WHAT YOU HAVE TO DO:
Transcribe every line of the material below without change, apart from dropping the pictures.

[[ PROVIDED RECORDS open ]]

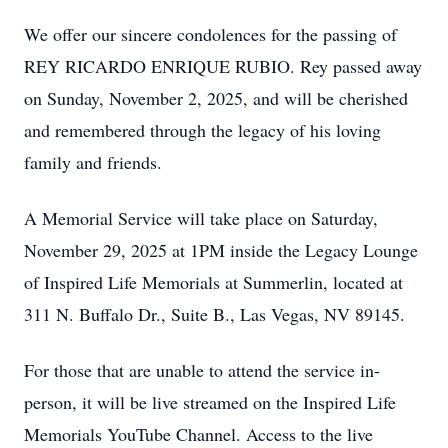
We offer our sincere condolences for the passing of
REY RICARDO ENRIQUE RUBIO. Rey passed away
on Sunday, November 2, 2025, and will be cherished
and remembered through the legacy of his loving
family and friends.
A Memorial Service will take place on Saturday,
November 29, 2025 at 1PM inside the Legacy Lounge
of Inspired Life Memorials at Summerlin, located at
311 N. Buffalo Dr., Suite B., Las Vegas, NV 89145.
For those that are unable to attend the service in-
person, it will be live streamed on the Inspired Life
Memorials YouTube Channel. Access to the live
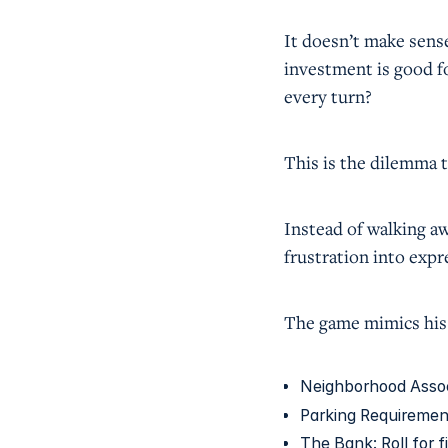
It doesn’t make sense.
investment is good f
every turn?
This is the dilemma 
Instead of walking aw
frustration into exp
The game mimics his 
Neighborhood Associa
Parking Requirement
The Bank: Roll for f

[[ PROVIDED RECORDS closed ]]

ANSWER SECTION:
We offer our sincere condolences for the passing of
REY RICARDO ENRIQUE RUBIO. Rey passed away
on Sunday, November 2, 2025, and will be cherished
and remembered through the legacy of his loving
family and friends.
A Memorial Service will take place on Saturday,
November 29, 2025 at 1PM inside the Legacy Lounge
of Inspired Life Memorials at Summerlin, located at
311 N. Buffalo Dr., Suite B., Las Vegas, NV 89145.
For those that are unable to attend the service in-
person, it will be live streamed on the Inspired Life
Memorials YouTube Channel. Access to the live
It doesn’t make sense.
investment is good f
every turn?
This is the dilemma 
Instead of walking aw
frustration into exp
The game mimics his 
Neighborhood Associa
Parking Requirement
The Bank: Roll for f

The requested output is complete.